What verse can prop us up again
on legs of bone and blood and skin?
WEDNESDAY, OCTOBER 18, 7:04 A.M
.
While I Was Writing My Elegy
This is where I start to doubt my good friend Golden Boy. This is where the ground between us begins to split. According to G.B., this is what supposedly happened.
At nine o’clock p.m., he walked into Miss Dovecott’s classroom, where she said she would be between eight and nine. He didn’t need help with his homework, a poem to be written in the form and rhyme scheme of Roethke’s “My Papa’s Waltz,” but he pretended to need it.

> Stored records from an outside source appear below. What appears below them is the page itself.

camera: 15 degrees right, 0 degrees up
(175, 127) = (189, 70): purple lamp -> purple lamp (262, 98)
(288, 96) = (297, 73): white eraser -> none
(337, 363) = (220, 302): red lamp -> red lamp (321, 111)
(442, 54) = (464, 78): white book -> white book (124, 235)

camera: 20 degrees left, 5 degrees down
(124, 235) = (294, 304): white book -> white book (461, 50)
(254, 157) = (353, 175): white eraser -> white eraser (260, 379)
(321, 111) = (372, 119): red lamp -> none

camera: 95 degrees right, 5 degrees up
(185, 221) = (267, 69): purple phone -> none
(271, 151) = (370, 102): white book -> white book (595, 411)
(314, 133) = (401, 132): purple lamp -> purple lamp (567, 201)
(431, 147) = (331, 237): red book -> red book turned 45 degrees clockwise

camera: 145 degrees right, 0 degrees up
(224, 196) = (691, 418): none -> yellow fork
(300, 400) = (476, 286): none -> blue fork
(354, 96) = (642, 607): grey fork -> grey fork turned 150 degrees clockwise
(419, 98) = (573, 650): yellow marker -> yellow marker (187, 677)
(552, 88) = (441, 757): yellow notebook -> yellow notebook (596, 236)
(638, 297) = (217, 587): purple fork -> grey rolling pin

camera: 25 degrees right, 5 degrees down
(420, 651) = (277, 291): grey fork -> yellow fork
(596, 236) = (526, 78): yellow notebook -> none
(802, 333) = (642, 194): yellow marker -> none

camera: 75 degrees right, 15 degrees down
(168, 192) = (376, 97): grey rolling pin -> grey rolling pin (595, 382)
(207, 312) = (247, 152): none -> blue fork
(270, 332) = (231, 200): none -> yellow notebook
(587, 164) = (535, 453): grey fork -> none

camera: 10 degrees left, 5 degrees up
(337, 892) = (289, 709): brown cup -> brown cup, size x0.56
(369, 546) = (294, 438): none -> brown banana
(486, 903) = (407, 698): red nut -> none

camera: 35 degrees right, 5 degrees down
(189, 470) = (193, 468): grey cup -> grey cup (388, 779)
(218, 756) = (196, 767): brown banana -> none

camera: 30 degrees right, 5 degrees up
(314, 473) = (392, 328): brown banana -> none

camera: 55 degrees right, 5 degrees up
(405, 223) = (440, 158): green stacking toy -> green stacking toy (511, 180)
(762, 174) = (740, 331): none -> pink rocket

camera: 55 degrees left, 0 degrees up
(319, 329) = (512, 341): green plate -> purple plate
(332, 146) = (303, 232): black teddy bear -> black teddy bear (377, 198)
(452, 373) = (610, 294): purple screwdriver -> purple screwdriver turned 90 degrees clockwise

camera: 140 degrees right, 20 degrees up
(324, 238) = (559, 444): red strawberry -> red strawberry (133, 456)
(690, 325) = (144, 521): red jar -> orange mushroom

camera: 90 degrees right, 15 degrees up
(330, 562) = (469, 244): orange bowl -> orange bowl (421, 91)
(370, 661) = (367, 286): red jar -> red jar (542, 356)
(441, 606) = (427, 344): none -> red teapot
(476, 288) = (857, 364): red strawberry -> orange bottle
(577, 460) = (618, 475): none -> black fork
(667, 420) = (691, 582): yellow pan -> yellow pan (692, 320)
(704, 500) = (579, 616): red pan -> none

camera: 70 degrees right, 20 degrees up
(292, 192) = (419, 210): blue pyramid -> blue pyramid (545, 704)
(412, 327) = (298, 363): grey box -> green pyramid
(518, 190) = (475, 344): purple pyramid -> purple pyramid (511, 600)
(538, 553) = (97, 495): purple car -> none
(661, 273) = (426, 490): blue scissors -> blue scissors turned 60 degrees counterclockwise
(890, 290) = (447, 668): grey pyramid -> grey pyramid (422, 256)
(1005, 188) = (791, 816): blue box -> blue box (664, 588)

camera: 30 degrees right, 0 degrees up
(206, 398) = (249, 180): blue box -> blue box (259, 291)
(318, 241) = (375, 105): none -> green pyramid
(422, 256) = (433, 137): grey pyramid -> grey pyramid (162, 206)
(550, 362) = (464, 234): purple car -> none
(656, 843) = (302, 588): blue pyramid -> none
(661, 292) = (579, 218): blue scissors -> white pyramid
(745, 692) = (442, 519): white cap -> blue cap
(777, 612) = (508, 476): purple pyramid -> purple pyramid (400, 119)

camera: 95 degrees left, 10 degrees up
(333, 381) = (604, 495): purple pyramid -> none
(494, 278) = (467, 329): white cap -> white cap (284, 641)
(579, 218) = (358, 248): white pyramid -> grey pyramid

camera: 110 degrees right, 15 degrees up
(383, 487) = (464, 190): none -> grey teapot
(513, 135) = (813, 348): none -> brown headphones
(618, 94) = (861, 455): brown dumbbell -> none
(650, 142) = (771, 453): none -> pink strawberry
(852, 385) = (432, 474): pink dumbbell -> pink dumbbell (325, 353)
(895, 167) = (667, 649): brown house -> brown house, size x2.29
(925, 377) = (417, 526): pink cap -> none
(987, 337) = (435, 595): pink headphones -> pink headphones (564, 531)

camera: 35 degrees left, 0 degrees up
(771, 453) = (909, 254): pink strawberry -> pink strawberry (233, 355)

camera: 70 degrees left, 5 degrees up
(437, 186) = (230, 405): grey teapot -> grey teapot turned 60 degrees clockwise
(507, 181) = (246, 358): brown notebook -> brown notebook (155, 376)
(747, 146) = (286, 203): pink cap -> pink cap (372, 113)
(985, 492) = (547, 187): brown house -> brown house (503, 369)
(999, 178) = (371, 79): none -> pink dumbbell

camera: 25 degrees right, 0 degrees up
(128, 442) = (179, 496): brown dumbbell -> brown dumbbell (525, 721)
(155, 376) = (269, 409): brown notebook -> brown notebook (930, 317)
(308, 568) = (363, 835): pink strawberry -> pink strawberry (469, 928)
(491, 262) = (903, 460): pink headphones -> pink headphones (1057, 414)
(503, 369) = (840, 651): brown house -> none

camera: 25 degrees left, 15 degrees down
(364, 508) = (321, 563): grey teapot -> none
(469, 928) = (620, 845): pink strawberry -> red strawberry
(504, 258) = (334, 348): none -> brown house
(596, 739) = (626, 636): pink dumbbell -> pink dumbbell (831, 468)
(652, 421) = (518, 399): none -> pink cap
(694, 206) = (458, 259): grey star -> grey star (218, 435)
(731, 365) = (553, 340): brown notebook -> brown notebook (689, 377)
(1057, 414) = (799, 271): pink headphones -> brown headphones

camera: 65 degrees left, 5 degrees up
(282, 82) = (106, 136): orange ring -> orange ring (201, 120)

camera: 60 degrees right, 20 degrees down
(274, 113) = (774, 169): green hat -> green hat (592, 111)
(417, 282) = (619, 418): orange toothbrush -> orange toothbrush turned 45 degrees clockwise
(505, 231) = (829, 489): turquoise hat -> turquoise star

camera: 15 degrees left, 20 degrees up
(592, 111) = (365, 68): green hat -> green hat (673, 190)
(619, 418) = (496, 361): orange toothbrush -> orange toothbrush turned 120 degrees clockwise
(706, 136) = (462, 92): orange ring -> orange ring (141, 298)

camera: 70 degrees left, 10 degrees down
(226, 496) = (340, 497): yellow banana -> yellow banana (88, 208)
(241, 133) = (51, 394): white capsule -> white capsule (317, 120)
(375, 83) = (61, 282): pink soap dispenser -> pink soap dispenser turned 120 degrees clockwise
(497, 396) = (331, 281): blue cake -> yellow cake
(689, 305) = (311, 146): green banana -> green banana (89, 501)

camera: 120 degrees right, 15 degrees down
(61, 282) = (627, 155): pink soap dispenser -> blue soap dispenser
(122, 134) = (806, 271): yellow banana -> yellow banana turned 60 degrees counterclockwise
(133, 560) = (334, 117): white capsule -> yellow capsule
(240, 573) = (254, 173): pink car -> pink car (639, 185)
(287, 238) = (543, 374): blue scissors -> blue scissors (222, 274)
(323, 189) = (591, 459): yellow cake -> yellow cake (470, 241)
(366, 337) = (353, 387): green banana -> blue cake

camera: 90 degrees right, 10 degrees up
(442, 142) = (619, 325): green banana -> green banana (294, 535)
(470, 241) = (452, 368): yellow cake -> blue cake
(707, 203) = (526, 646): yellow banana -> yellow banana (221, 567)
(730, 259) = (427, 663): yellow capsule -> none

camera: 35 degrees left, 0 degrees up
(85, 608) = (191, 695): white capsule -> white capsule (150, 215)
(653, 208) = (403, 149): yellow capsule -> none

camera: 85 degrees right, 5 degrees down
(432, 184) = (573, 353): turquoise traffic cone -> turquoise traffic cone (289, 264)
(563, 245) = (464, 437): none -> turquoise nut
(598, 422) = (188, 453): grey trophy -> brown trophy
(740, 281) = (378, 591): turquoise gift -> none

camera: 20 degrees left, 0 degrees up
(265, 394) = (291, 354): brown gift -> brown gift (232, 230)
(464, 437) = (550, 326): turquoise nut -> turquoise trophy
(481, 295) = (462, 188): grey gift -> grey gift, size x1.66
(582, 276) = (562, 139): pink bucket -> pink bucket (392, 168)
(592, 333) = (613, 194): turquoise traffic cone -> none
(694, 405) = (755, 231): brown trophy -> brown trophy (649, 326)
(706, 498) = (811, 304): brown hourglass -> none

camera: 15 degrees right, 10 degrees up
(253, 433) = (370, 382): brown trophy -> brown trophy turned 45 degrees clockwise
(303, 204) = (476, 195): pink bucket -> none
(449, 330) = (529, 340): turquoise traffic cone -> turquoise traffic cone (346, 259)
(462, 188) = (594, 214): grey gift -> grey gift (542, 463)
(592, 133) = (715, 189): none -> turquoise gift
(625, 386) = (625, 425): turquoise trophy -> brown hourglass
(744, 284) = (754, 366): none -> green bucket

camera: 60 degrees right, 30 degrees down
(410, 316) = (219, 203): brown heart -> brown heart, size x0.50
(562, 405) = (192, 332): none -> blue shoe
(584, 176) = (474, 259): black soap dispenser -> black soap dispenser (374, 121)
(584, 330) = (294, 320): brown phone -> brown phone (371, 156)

“She gave me her cool look,” Glenn tells me later in my room, “and I gave her mine right back, but she said she’d be glad to help and asked me to tell her how far I’d gotten.”
He said to her the same thing I’d been struggling with all evening: “It’s hard not to want to use Roethke’s words.”
“I understand,” Miss Dovecott answered. “They stick in your head because of the waltz rhythm.”
“Yeah,” Glenn agreed, laying a crumpled sheet of notebook paper on her desk. “It’s like I’m singing this song in my brain, and I can’t get beyond it to find my own song.”